Et là, en face de Freud et de Sachs, moi, Christiane Riedel, qui étudie les rêves depuis bientôt cinquante ans, je trouve cette interprétation "super marrante", " vachement fute fute" et je m'écrie !
"- Ah ! Mais regardez comme c'est utile !
« Le rêve est l’accomplissement (déguisé) d’un désir (réprimé, refoulé) »
Eh oui ! Et voilà qu’à 48 ans, le rêve, grâce à une image, vient vous satisfaire un désir inassouvi de masturbation que vous avez eu 40 ans auparavant.
Ça vaut vraiment la peine de faire l'effort de se priver du plaisir de se masturber à l'âge de 8 ans et d'attendre 40 ans plus tard pour pouvoir enfin prendre, en rêve, son pénis dans sa main, son pénis immatériel, en image symbolique, et…surtout...surtout...surtout, notons bien :
pas touche !...
on prend sa cravache-pénis seulement en rêve, et on réalise son désir ...sans jouissance !
Ah ! Mais quel pied !"
Comme l’écrit le Dr Hanns Sachs c’est bien là l’exemple « idéal d’accomplissement de désir réussi, sans que la censure en souffre."
Délirant !
A la première lecture, cette étude psychanalytique pourrait paraître subtile, et même une démonstration impeccable.
À l'analyse, cette interprétation se révèle tordue, complètement élucubrée.
Ce ne sont que des affirmations, il n’y a aucune démonstration ou justification :
- Qu’est-ce donc qui permet, entre autres choses, d’affirmer que le jeune Bismarck a refoulé son désir de se masturber ? Mais qu’en sait-on ?
- Quant au pénis, comment prétendre qu’il s’allonge à l’infini ?
Où est-ce que le Docteur Hanns Sachs a vu ça ?
- Plus encore : qu’est-ce qui permet d'établir la comparaison entre une cravache, une lance, une canne et le membre viril ?
═══
Énoncé 1:
D'après l'extrait sur l'interprétation des rêves, pourquoi cette interprétation se révèle-t-elle, à l'analyse, « tordue, complètement élucubrée » ? Répondez en une à trois phrases.
Le texte et les enregistrements sont sans rapport l'un avec l'autre.

Enregistrements fournis:
═══
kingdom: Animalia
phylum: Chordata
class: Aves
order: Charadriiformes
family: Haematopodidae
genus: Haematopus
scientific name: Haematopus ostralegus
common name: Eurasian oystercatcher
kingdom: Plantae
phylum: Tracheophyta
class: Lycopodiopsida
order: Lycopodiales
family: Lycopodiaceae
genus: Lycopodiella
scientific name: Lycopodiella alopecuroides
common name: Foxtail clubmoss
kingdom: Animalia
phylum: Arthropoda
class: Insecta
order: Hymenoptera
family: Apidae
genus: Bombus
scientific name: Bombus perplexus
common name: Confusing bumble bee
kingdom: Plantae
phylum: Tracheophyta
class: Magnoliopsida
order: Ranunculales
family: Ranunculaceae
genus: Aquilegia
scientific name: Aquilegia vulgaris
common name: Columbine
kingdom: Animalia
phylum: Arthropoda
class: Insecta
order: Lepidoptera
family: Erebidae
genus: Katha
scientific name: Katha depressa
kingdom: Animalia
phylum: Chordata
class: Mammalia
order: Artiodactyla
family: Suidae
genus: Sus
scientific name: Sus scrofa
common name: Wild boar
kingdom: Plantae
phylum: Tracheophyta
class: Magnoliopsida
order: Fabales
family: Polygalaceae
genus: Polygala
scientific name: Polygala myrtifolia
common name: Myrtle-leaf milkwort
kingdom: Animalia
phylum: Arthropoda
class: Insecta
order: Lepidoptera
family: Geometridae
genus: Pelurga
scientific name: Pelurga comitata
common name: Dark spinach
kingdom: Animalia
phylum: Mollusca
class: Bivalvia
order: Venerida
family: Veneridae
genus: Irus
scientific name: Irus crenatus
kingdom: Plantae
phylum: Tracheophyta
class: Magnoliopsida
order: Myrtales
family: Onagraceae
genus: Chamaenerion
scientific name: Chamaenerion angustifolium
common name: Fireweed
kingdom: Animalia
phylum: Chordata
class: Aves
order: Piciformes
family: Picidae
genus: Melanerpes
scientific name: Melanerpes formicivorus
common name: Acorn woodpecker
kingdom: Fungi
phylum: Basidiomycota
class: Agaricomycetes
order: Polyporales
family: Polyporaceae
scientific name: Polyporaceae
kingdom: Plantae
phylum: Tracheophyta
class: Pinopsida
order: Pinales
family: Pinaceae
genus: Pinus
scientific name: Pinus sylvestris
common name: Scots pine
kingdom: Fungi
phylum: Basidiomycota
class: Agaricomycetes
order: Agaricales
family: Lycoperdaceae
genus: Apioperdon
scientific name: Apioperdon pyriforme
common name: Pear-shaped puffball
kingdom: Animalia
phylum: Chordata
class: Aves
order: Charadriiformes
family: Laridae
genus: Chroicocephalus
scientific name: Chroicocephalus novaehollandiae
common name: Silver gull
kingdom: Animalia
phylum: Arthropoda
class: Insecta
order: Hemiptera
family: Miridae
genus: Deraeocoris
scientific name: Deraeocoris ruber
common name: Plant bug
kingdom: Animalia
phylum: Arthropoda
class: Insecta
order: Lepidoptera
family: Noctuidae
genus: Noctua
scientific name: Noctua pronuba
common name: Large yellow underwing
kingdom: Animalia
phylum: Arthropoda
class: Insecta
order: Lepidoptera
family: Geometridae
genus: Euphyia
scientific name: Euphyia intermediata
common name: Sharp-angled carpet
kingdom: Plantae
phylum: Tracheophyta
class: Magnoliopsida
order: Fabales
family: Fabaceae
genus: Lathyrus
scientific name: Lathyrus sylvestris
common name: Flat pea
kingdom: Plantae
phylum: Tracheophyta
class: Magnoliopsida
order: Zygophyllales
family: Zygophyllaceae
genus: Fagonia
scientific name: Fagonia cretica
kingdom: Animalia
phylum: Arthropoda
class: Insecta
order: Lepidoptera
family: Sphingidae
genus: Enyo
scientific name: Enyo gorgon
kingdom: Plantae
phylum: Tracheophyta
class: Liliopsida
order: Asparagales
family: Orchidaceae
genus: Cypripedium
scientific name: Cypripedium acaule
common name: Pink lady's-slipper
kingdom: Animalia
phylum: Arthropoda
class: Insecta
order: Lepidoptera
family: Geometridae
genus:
═══
Énoncé 2:
Dans les enregistrements, recopiez à l'identique le passage qui va de la ligne contenant « genus: Aquilegia » jusqu'à la ligne contenant « family: Veneridae », ces deux lignes comprises.

Corrigé détaillé 1:
Elle ne repose que sur des affirmations, sans aucune démonstration ni justification. L'extrait le montre par des questions restées sans réponse. Rien ne permet d'affirmer que le jeune Bismarck a refoulé son désir de se masturber, ni que le pénis s'allonge à l'infini, ni d'établir la comparaison entre une cravache, une lance, une canne et le membre viril.

Corrigé détaillé 2:
genus: Aquilegia
scientific name: Aquilegia vulgaris
common name: Columbine
kingdom: Animalia
phylum: Arthropoda
class: Insecta
order: Lepidoptera
family: Erebidae
genus: Katha
scientific name: Katha depressa
kingdom: Animalia
phylum: Chordata
class: Mammalia
order: Artiodactyla
family: Suidae
genus: Sus
scientific name: Sus scrofa
common name: Wild boar
kingdom: Plantae
phylum: Tracheophyta
class: Magnoliopsida
order: Fabales
family: Polygalaceae
genus: Polygala
scientific name: Polygala myrtifolia
common name: Myrtle-leaf milkwort
kingdom: Animalia
phylum: Arthropoda
class: Insecta
order: Lepidoptera
family: Geometridae
genus: Pelurga
scientific name: Pelurga comitata
common name: Dark spinach
kingdom: Animalia
phylum: Mollusca
class: Bivalvia
order: Venerida
family: Veneridae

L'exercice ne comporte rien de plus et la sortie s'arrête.